Dit is zeer bepalend voor de strategie die gevolgd moet worden om achterlijke praktijken in de moslimwereld uit te roeien. Zelfs als we ervan uitgaan dat de kliek die zich beschouwt als ‘rationele westerse hervomers’ handelt uit benevolente motieven – een aanname die me zeer dubieus lijkt – is hun methode nog steeds nefast, gezien het vertrekt vanuit de aanname dat het probleem ligt bij opvattingen en argumenten. Door zich echter te profileren als externe, superieure actoren die de ‘barbaren’ komen ‘verlichten’, versterken ze juist de identitaire dynamiek, waardoor liberalisme en een zachter strafregime worden geassocieerd aan de vijandige ‘ander’.

Oplossing

De basisbepalingen die Koopmans in zijn conclusie vermeldt lijken een goed programma te vormen om in de moslimwereld na te streven: persoonlijke vrijheid volgens het schadebeginsel (geen opgelegde seksuele moraal, geen opgelegde of verboden meningen, geen opgelegde of verboden kledij) en een humanisering van het rechtssysteem (geen lijfstraffen, grote inperking doodsstraf). Het is echter nog maar de vraag of hij bereid is eenzelfde vrijheid ook in het Westen te bepleiten, met name voor mensen die religieuze kledij wensen te dragen op school of in het zwembad. Het pleegt een merkwaardig kenmerk van dit soort bepleiters van de vrijheid te zijn – althans voor zij die hun agenda niet (er)kennen – dat hun vurigheid stopt bij religieuze vrijheden.

Maar wat is de beste manier om bovenstaand resultaat te krijgen in de moslimwereld? Twee voorwaarden dringen zich op. Ten eerste moet de legitimering voor dergelijke hervormingen intern zijn, vanuit de islam. Ikzelf ben van mening (en heb dit uitvoerig beargumenteerd in vele stukken) dat sharia helemaal niet de implementatie van lijfstraffen impliceert, en een vrijwel absolute private vrijheid garandeert. En mijn opvattingen worden niet alleen ondersteund door een berg van historisch bewijs, maar tevens door een grote hoeveelheid traditionele rechtsgeleerden. Zulke stemmen bezitten de autoriteit om veranderingen door te voeren, die eigenlijk een terugkeer vormen naar de klassieke consensus. ‘Hervormingen’ die worden opgelegd door het Westen en door ons gefinancierde clerici zonder enige legitimiteit doen niets anders dan meer aversie opwekken.
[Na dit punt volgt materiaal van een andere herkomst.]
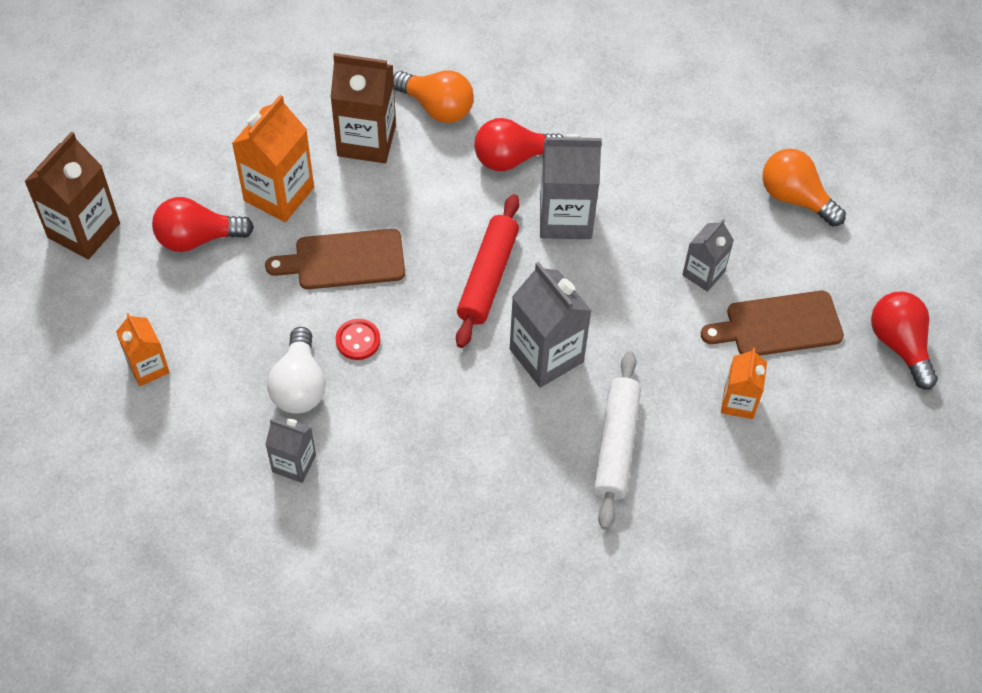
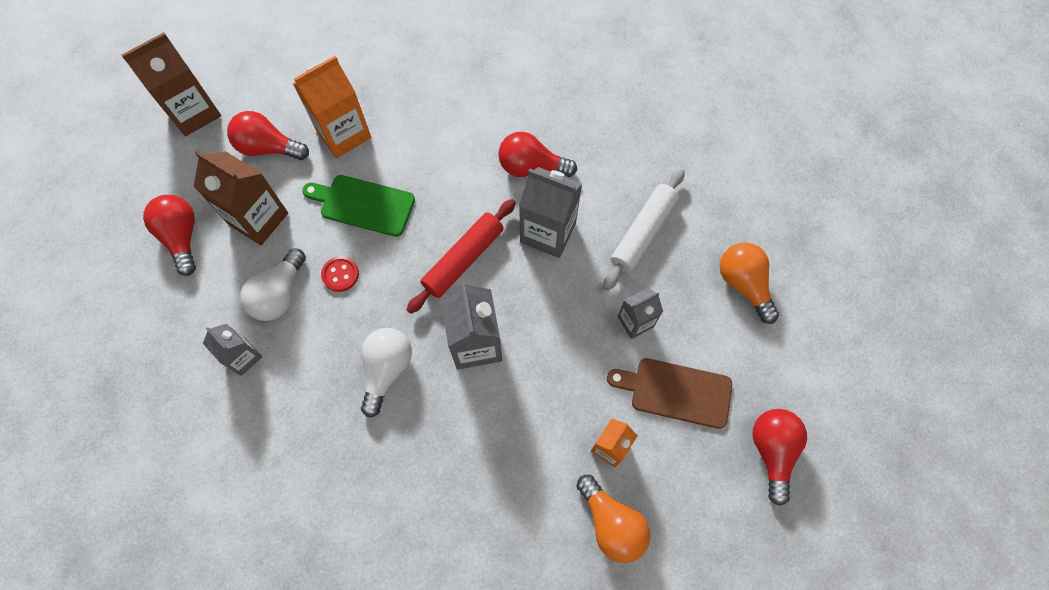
camera: 25 degrees right, 10 degrees up
orange carton [116,313,170,386] -> red light bulb [143,195,196,276]
brown cutting board [265,229,405,289] -> green cutting board [302,175,415,237]
brown carton [330,53,396,163] -> brown carton moved to [194,151,288,245]
orange light bulb [393,70,474,123] -> orange light bulb moved to [577,475,650,563]
white rolling pin [594,351,641,530] -> white rolling pin moved to [603,169,684,291]
none -> white light bulb [361,328,412,418]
Meer verregaande liberale maatregelen die vrijheid ook in de publieke ruimte introduceren (openlijk praktiserend homoseksueel zijn, openlijk een ongetrouwd koppel vormen…) zullen moeten steunen op een tweede pijler, namelijk het geruststellen van islamisten en meer gematigde moslimconservatieven, die een verpletterend gewicht hebben binnen de moslimwereld. Een van hun voortdurende bezorgdheden, die ik deel, is dat staatsliberalisering zal leiden tot moreel verval en het verwelken van religie onder druk van de reusachtige internationale hedonistische culturele machine. Dit hoeft echter niet het geval te zijn, zoals de geschiedenis van de Europese landen voor mei ’68 aantoont: hoewel na de Franse Revolutie een groot deel van de illiberale repressieve wetten die voordien hadden geheerst werden afgeschaft, bleef het Westen lange tijd overwegend christelijk en moreel conservatief. Liberalisering van de staat hoeft niet noodzakelijk te leiden tot liberalisering van de cultuur. Indien de islamisten het gevoel krijgen dat ze zich schrap kunnen zetten met de uitbouw van een grote culturele machine om zich te verweren tegen libertijnse invloeden, zullen ze controle over de staat gemakkelijker loslaten.

Tot dan lijkt de beste koers het advies van Rawls in The Law of Peoples te zijn: moslimlanden moeten decent nonliberal peoples worden, dat wil zeggen landen die wel nog een publieke moraal opleggen, maar geen gruwelijke executies straffen opleggen of in mensen hun private leven interfereren. Het eerstgenoemde kunnen we tolereren, hoewel we het nooit moeten aanvaarden. Het tweede kunnen we tolereren noch aanvaarden. Complete liberalisering zal daarna wellicht nog vele decennia op zich laten wachten, maar de levensomstandigheden zullen in die landen tenminste goed meevallen.

Othman El Hammouchi is een jonge, conservatieve opiniemaker.